Nimmt man zu dieser Diskussion dann noch die unterschiedlichen Bibliothekstypen (in sehr verkürzter Form) hinzu merkt man, dass man sehr wohl Unterschiede benennen kann. Eine Spezialbibliothek, z.B. die Bibliothek eines Instituts der Leibniz-Gesellschaft, hat keinen Nutzen aus sich selbst heraus. Sie erfüllt den Bedarf der Wissenschaftlerinnen und Wissenschaftler an Information. An dieser Stelle geht es dann letztlich doch um die Erfüllung eines Bedarfs zur wissenschaftlichen Arbeit der Forscherinnen und Forscher. (Wobei ich hier schon ein bißchen Abstriche von meiner Grundidee mache – der Punkt ist mir selbst noch nicht vollends deutlich)

Das Gegenteil dazu bilden die Öffentlichen Bibliotheken. Sie stehen, wie die Schulen, als Grundpfeiler des Rechts auf Bildung am Boden jeder Gesellschaft und jeder gesellschaftlichen Entwicklung. Denn hinter meiner Arbeit als Bibliothekar steht mehr als die Erfüllung der Wünsche jener Menschen die in meine Bibliothek kommen. Ich möchte jenen Menschen nicht einfach nur die Information mitgeben, nach denen sie fragen, sondern einen Gedanken an die Bedeutung der Bildung für eine humanistische Gesellschaft. Eine Öffentliche Bibliothek, die sich als Dienstleistungseinrichtung versteht, ordnet sich in den Wirtschaftskreislauf ein und verlässt damit den Weg in eine humanistische Gesellschaft.

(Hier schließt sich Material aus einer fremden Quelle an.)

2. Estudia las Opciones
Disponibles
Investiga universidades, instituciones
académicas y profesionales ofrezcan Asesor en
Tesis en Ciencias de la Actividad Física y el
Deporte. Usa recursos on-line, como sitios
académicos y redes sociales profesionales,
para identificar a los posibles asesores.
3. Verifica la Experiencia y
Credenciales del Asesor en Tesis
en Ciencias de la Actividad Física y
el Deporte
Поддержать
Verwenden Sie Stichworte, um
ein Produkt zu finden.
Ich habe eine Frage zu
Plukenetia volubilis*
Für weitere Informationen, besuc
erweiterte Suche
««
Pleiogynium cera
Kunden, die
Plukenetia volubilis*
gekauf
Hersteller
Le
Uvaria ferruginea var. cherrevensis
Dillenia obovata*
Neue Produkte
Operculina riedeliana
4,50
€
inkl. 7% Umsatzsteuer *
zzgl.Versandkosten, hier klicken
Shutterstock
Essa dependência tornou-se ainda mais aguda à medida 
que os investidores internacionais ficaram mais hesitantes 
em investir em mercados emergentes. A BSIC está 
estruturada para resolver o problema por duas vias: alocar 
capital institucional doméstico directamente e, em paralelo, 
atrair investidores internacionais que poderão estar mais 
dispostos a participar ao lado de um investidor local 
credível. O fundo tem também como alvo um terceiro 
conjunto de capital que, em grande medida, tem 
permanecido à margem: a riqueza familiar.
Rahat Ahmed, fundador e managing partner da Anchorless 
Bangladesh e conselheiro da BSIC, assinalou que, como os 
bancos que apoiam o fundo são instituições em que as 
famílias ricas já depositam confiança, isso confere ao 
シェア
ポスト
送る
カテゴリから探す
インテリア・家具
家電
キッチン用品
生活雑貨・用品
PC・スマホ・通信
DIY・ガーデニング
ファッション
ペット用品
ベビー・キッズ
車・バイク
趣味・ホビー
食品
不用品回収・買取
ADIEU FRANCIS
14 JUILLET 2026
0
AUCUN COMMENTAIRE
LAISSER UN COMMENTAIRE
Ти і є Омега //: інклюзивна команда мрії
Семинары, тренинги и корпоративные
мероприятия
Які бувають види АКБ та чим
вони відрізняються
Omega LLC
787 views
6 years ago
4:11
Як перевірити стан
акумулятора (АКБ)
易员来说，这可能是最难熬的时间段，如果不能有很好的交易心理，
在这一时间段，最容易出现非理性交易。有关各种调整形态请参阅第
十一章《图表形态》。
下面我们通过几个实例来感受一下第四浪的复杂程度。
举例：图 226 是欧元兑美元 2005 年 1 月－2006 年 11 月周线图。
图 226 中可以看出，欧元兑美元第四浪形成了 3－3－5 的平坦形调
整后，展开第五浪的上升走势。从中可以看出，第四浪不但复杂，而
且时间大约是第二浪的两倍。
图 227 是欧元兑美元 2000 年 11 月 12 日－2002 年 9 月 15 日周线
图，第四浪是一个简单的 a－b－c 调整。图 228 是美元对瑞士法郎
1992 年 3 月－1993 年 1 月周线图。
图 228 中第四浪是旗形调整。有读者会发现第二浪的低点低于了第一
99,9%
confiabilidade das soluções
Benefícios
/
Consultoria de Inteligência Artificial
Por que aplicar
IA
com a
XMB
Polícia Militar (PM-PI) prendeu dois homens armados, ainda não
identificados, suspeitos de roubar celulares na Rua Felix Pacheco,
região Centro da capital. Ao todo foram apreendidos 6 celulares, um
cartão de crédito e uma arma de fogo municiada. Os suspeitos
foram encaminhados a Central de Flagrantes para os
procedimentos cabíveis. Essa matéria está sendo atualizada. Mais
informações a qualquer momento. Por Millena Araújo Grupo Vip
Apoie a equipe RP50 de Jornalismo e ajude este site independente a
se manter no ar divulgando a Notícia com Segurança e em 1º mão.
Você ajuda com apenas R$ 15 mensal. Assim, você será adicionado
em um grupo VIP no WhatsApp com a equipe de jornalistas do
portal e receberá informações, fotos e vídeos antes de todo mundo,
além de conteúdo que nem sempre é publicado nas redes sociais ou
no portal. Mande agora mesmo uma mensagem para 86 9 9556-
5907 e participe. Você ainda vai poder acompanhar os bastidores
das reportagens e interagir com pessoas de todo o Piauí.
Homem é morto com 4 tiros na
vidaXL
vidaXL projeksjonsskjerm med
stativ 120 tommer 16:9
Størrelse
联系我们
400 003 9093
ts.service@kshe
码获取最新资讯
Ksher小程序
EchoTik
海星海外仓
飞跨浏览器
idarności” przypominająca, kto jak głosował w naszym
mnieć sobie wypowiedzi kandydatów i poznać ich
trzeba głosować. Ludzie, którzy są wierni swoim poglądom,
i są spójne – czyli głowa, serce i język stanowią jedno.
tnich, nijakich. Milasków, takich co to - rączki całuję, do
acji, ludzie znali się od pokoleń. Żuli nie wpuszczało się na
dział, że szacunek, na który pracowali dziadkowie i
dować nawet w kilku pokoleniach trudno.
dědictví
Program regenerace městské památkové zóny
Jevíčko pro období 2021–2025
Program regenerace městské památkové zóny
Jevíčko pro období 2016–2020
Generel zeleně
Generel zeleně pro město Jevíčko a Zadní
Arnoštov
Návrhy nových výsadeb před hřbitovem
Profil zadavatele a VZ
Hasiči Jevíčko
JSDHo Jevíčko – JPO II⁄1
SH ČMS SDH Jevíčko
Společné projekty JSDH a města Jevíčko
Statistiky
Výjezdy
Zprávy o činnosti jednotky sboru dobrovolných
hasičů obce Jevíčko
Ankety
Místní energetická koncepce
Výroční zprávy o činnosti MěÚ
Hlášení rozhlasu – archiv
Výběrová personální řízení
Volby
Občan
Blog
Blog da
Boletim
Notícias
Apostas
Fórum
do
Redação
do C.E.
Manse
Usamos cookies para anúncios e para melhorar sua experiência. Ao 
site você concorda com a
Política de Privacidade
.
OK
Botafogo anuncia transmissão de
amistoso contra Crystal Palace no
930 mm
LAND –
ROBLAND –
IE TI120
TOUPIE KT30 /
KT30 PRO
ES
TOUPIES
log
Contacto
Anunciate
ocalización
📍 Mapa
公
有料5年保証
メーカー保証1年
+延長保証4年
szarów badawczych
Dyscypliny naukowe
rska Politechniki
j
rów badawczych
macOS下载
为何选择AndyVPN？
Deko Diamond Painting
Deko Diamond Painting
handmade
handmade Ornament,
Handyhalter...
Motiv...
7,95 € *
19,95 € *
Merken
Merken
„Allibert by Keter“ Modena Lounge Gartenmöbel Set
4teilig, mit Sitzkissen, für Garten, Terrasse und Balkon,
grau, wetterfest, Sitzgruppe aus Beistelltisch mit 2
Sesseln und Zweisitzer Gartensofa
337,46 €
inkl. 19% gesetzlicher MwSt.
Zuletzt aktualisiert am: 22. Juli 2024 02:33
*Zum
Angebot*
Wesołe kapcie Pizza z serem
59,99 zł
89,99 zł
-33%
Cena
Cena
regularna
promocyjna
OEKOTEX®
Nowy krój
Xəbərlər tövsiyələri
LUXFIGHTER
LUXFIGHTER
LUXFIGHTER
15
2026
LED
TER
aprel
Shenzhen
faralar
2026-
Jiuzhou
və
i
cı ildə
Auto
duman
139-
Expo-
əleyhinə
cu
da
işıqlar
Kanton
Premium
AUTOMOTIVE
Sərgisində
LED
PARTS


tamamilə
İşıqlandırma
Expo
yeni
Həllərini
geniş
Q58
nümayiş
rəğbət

Wissenschaftliche Bibliotheken stehen auf halbem Weg zwischen Spezialbibliotheken und Öffentlichen Bibliotheken, daher meine Einordnung zu Beginn. Sie erfüllen zum Teil den Bedarf an Informationen für Forscherinnen und Forscher, sie erfüllen zum Teil aber auch einfach die Aufgabe, „höhere“ Literatur für die Erbringung des Rechts auf Bildung bereitzustellen etc.

So einfach ist dann letztlich für mich die Einordnung. Wichtig ist, dass man sich vorher ein Bild der Gesellschaft bereit hält, sonst verläuft jede Diskussion im Sand.

Dies als kleiner Diskussionsbeitrag. Es sind noch nicht ganz geordnete Gedanken. An der einen oder anderen Stelle fehlt sicherlich der fachwissenschaftliche Hintergrund, was die Definitionen angeht, aber dafür ist dieser Blog nicht da. Für die Klärung und Erörterung solcher Fragen gibt es eben jene bibliothekswissenschaftliche Einrichtungen an den Hochschulen und Fachhochschulen dieses Landes

DonBib

PS Spannend ist z.B. auch die Frage, was mit Bibliotheken politischer Stiftungen ist. Folgen die den Zielen der jeweiligen Stiftung (z.B. hier, hier oder hier) oder bleiben sie der kleine Zweckerfüller (oder halt Dienstleister) der Stiftungsmitarbeiterinnen und -mitarbeiter? Daraus folgt jetzt noch eine kleine Aufforderung: Hören wir auf immer „die Bibliotheken“ zu schreiben, es gibt sie nicht so verallgemeinert.